- _Task prompt_:
Write every record out again exactly as given.

- _Material_:

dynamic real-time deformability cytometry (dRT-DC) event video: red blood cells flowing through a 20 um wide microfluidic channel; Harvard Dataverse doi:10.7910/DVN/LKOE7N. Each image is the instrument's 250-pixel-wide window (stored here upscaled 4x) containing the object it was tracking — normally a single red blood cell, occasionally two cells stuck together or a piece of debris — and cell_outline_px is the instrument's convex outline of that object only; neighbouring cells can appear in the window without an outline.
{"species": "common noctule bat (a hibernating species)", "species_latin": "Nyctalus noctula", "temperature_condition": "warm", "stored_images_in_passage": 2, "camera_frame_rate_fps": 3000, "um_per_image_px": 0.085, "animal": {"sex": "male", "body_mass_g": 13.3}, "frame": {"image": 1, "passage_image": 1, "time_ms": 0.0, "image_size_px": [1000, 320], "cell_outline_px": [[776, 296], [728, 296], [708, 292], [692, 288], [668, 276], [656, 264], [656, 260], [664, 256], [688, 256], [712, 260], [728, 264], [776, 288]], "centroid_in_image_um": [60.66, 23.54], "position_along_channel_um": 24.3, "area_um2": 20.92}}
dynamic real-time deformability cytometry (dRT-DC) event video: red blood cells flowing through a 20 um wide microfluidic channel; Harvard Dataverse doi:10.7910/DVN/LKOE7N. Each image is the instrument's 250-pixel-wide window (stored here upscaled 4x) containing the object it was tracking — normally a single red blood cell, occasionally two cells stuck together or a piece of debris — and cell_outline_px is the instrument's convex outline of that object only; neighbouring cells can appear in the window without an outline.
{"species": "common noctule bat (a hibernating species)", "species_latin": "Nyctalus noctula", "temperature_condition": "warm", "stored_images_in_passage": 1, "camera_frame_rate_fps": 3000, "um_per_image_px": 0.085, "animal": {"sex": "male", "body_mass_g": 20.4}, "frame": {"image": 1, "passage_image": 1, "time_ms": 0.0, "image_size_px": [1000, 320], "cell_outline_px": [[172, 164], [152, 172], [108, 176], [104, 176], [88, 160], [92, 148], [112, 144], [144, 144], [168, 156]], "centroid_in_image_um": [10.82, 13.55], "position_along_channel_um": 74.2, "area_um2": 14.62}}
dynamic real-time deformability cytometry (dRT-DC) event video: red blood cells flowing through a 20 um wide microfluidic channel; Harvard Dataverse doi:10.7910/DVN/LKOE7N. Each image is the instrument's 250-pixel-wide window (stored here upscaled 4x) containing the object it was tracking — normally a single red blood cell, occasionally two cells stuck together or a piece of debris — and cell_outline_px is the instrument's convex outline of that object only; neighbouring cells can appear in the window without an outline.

- _Response to the task_:
dynamic real-time deformability cytometry (dRT-DC) event video: red blood cells flowing through a 20 um wide microfluidic channel; Harvard Dataverse doi:10.7910/DVN/LKOE7N. Each image is the instrument's 250-pixel-wide window (stored here upscaled 4x) containing the object it was tracking — normally a single red blood cell, occasionally two cells stuck together or a piece of debris — and cell_outline_px is the instrument's convex outline of that object only; neighbouring cells can appear in the window without an outline.
{"species": "common noctule bat (a hibernating species)", "species_latin": "Nyctalus noctula", "temperature_condition": "warm", "stored_images_in_passage": 2, "camera_frame_rate_fps": 3000, "um_per_image_px": 0.085, "animal": {"sex": "male", "body_mass_g": 13.3}, "frame": {"image": 1, "passage_image": 1, "time_ms": 0.0, "image_size_px": [1000, 320], "cell_outline_px": [[776, 296], [728, 296], [708, 292], [692, 288], [668, 276], [656, 264], [656, 260], [664, 256], [688, 256], [712, 260], [728, 264], [776, 288]], "centroid_in_image_um": [60.66, 23.54], "position_along_channel_um": 24.3, "area_um2": 20.92}}
dynamic real-time deformability cytometry (dRT-DC) event video: red blood cells flowing through a 20 um wide microfluidic channel; Harvard Dataverse doi:10.7910/DVN/LKOE7N. Each image is the instrument's 250-pixel-wide window (stored here upscaled 4x) containing the object it was tracking — normally a single red blood cell, occasionally two cells stuck together or a piece of debris — and cell_outline_px is the instrument's convex outline of that object only; neighbouring cells can appear in the window without an outline.
{"species": "common noctule bat (a hibernating species)", "species_latin": "Nyctalus noctula", "temperature_condition": "warm", "stored_images_in_passage": 1, "camera_frame_rate_fps": 3000, "um_per_image_px": 0.085, "animal": {"sex": "male", "body_mass_g": 20.4}, "frame": {"image": 1, "passage_image": 1, "time_ms": 0.0, "image_size_px": [1000, 320], "cell_outline_px": [[172, 164], [152, 172], [108, 176], [104, 176], [88, 160], [92, 148], [112, 144], [144, 144], [168, 156]], "centroid_in_image_um": [10.82, 13.55], "position_along_channel_um": 74.2, "area_um2": 14.62}}
dynamic real-time deformability cytometry (dRT-DC) event video: red blood cells flowing through a 20 um wide microfluidic channel; Harvard Dataverse doi:10.7910/DVN/LKOE7N. Each image is the instrument's 250-pixel-wide window (stored here upscaled 4x) containing the object it was tracking — normally a single red blood cell, occasionally two cells stuck together or a piece of debris — and cell_outline_px is the instrument's convex outline of that object only; neighbouring cells can appear in the window without an outline.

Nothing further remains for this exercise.